Dataset content.

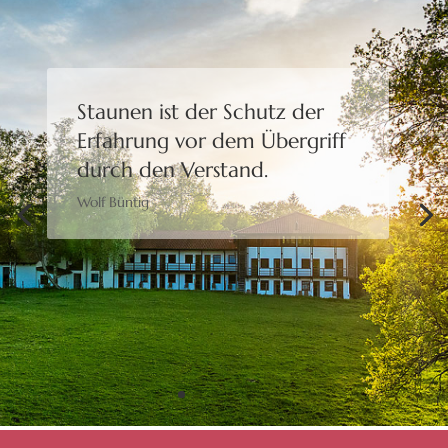
Staunen ist der Schutz der
Erfahrung
vor dem Übergriff
durch den Verstand.
Wolf Büntig
Bewusstheit gibt uns die
Freiheit,
eine Wahl zu treffen.
Moshé Feldenkrais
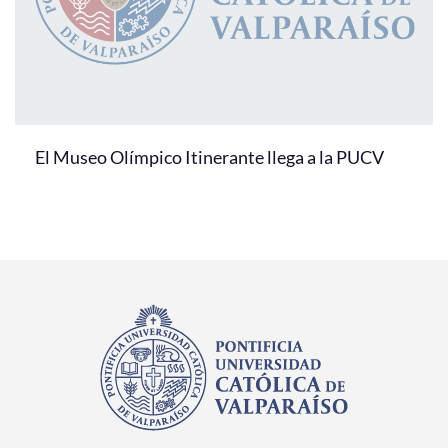
El Museo Olímpico Itinerante llega a la PUCV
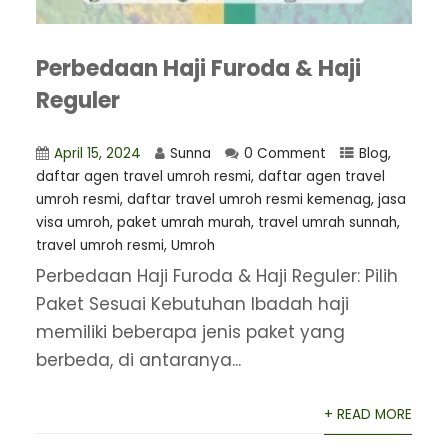
Perbedaan Haji Furoda & Haji
Reguler
April 15, 2024
Sunna
0 Comment
Blog
,
⁠daftar agen travel umroh resmi
,
daftar agen travel
umroh resmi
,
daftar travel umroh resmi kemenag
,
jasa
visa umroh
,
paket umrah murah
,
travel umrah sunnah
,
travel umroh resmi
,
Umroh
Perbedaan Haji Furoda & Haji Reguler: Pilih
Paket Sesuai Kebutuhan Ibadah haji
memiliki beberapa jenis paket yang
berbeda, di antaranya...
+ READ MORE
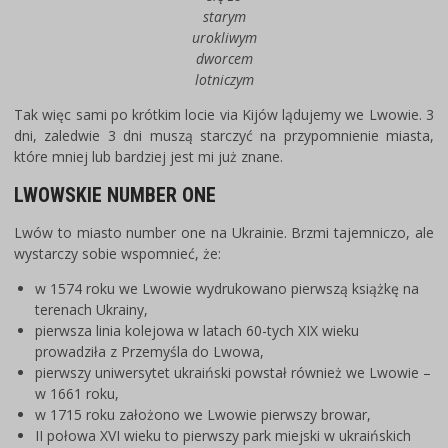
starym
urokliwym
dworcem
lotniczym
Tak więc sami po krótkim locie via Kijów lądujemy we Lwowie. 3
dni, zaledwie 3 dni muszą starczyć na przypomnienie miasta,
które mniej lub bardziej jest mi już znane.
LWOWSKIE NUMBER ONE
Lwów to miasto number one na Ukrainie. Brzmi tajemniczo, ale
wystarczy sobie wspomnieć, że:
w 1574 roku we Lwowie wydrukowano pierwszą książkę na
terenach Ukrainy,
pierwsza linia kolejowa w latach 60-tych XIX wieku
prowadziła z Przemyśla do Lwowa,
pierwszy uniwersytet ukraiński powstał również we Lwowie –
w 1661 roku,
w 1715 roku założono we Lwowie pierwszy browar,
II połowa XVI wieku to pierwszy park miejski w ukraińskich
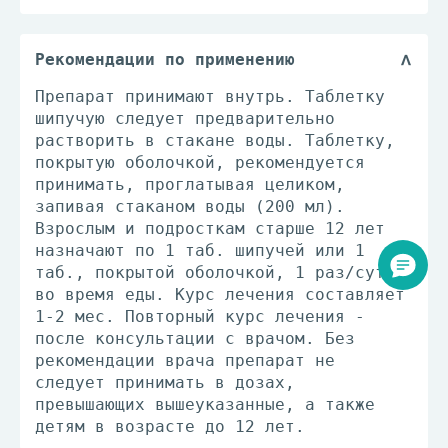
Рекомендации по применению
Препарат принимают внутрь. Таблетку
шипучую следует предварительно
растворить в стакане воды. Таблетку,
покрытую оболочкой, рекомендуется
принимать, проглатывая целиком,
запивая стаканом воды (200 мл).
Взрослым и подросткам старше 12 лет
назначают по 1 таб. шипучей или 1
таб., покрытой оболочкой, 1 раз/сут
во время еды. Курс лечения составляет
1-2 мес. Повторный курс лечения -
после консультации с врачом. Без
рекомендации врача препарат не
следует принимать в дозах,
превышающих вышеуказанные, а также
детям в возрасте до 12 лет.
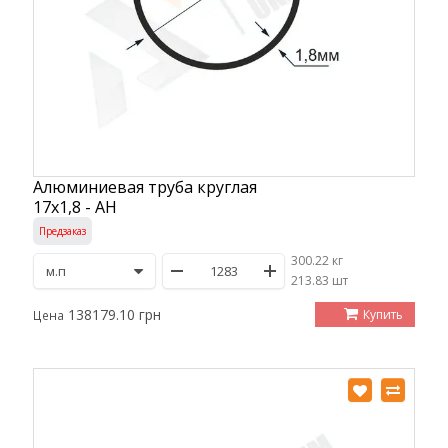
Алюминиевая труба круглая
17х1,8 - АН
Предзаказ
300.22 кг
/
213.83 шт
138179.10 грн
Купить
Цена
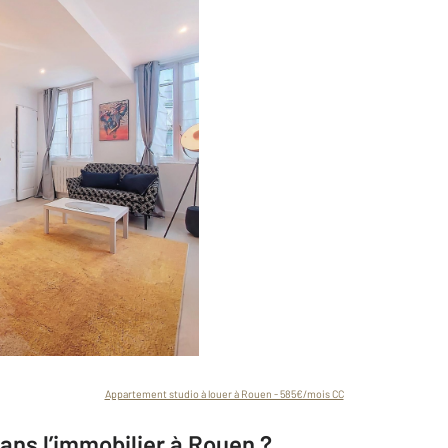
Appartement studio à louer à Rouen - 585€/mois CC
dans l’immobilier à Rouen ?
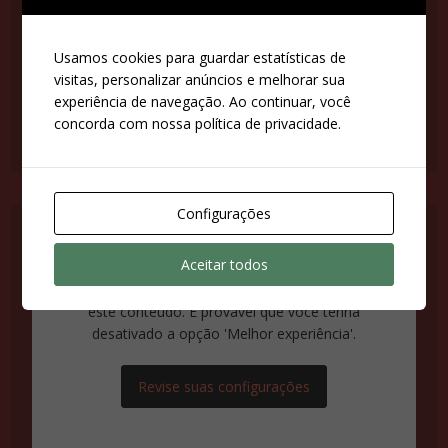
desativado a opção 'Melhor experiência'.
Usamos cookies para guardar estatísticas de
Revise suas configurações
visitas, personalizar anúncios e melhorar sua
experiência de navegação. Ao continuar, você
concorda com nossa política de privacidade.
Configurações
Aceitar todos
Suas configurações estão impedindo que você veja
este conteúdo. É provável que você tenha
desativado a opção 'Melhor experiência'.
Revise suas configurações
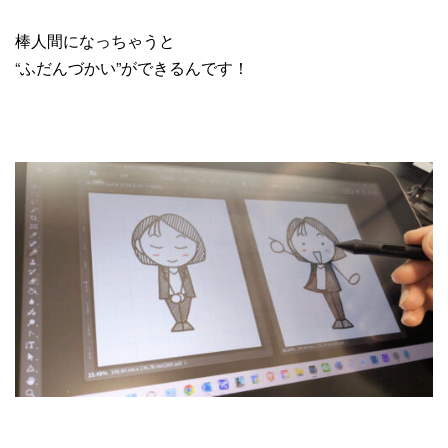
棒人間になっちゃうと
“ふだんづかい”ができるんです！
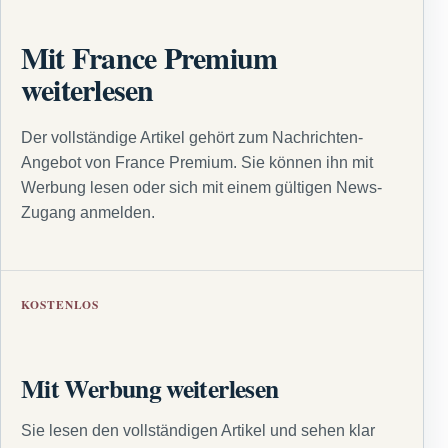
Mit France Premium
weiterlesen
Der vollständige Artikel gehört zum Nachrichten-
Angebot von France Premium. Sie können ihn mit
Werbung lesen oder sich mit einem gültigen News-
Zugang anmelden.
KOSTENLOS
Mit Werbung weiterlesen
Sie lesen den vollständigen Artikel und sehen klar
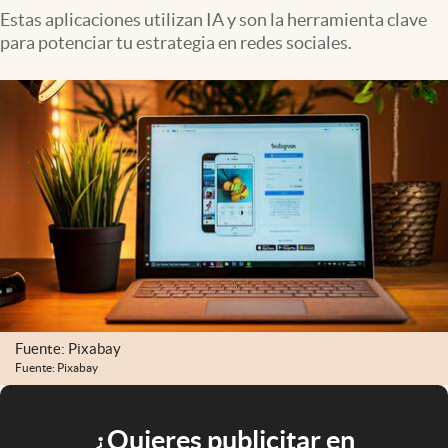
Estas aplicaciones utilizan IA y son la herramienta clave
para potenciar tu estrategia en redes sociales.
Fuente: Pixabay
Fuente: Pixabay
¿Quieres publicitar en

Your instructions. Every line of the records above should be copied exactly, while the pictures are left behind.

Reply.
Staunen ist der Schutz der
Erfahrung
vor dem Übergriff
durch den Verstand.
Wolf Büntig
Bewusstheit gibt uns die
Freiheit,
eine Wahl zu treffen.
Moshé Feldenkrais
El Museo Olímpico Itinerante llega a la PUCV
Perbedaan Haji Furoda & Haji
Reguler
April 15, 2024
Sunna
0 Comment
Blog
,
⁠daftar agen travel umroh resmi
,
daftar agen travel
umroh resmi
,
daftar travel umroh resmi kemenag
,
jasa
visa umroh
,
paket umrah murah
,
travel umrah sunnah
,
travel umroh resmi
,
Umroh
Perbedaan Haji Furoda & Haji Reguler: Pilih
Paket Sesuai Kebutuhan Ibadah haji
memiliki beberapa jenis paket yang
berbeda, di antaranya...
+ READ MORE
starym
urokliwym
dworcem
lotniczym
Tak więc sami po krótkim locie via Kijów lądujemy we Lwowie. 3
dni, zaledwie 3 dni muszą starczyć na przypomnienie miasta,
które mniej lub bardziej jest mi już znane.
LWOWSKIE NUMBER ONE
Lwów to miasto number one na Ukrainie. Brzmi tajemniczo, ale
wystarczy sobie wspomnieć, że:
w 1574 roku we Lwowie wydrukowano pierwszą książkę na
terenach Ukrainy,
pierwsza linia kolejowa w latach 60-tych XIX wieku
prowadziła z Przemyśla do Lwowa,
pierwszy uniwersytet ukraiński powstał również we Lwowie –
w 1661 roku,
w 1715 roku założono we Lwowie pierwszy browar,
II połowa XVI wieku to pierwszy park miejski w ukraińskich
Рекомендации по применению
Препарат принимают внутрь. Таблетку
шипучую следует предварительно
растворить в стакане воды. Таблетку,
покрытую оболочкой, рекомендуется
принимать, проглатывая целиком,
запивая стаканом воды (200 мл).
Взрослым и подросткам старше 12 лет
назначают по 1 таб. шипучей или 1
таб., покрытой оболочкой, 1 раз/сут
во время еды. Курс лечения составляет
1-2 мес. Повторный курс лечения -
после консультации с врачом. Без
рекомендации врача препарат не
следует принимать в дозах,
превышающих вышеуказанные, а также
детям в возрасте до 12 лет.
Алюминиевая труба круглая
17х1,8 - АН
Предзаказ
300.22 кг
/
213.83 шт
138179.10 грн
Купить
Цена
Appartement studio à louer à Rouen - 585€/mois CC
dans l’immobilier à Rouen ?
desativado a opção 'Melhor experiência'.
Usamos cookies para guardar estatísticas de
Revise suas configurações
visitas, personalizar anúncios e melhorar sua
experiência de navegação. Ao continuar, você
concorda com nossa política de privacidade.
Configurações
Aceitar todos
Suas configurações estão impedindo que você veja
este conteúdo. É provável que você tenha
desativado a opção 'Melhor experiência'.
Revise suas configurações
棒人間になっちゃうと
“ふだんづかい”ができるんです！
Mit France Premium
weiterlesen
Der vollständige Artikel gehört zum Nachrichten-
Angebot von France Premium. Sie können ihn mit
Werbung lesen oder sich mit einem gültigen News-
Zugang anmelden.
KOSTENLOS
Mit Werbung weiterlesen
Sie lesen den vollständigen Artikel und sehen klar
Estas aplicaciones utilizan IA y son la herramienta clave
para potenciar tu estrategia en redes sociales.
Fuente: Pixabay
Fuente: Pixabay
¿Quieres publicitar en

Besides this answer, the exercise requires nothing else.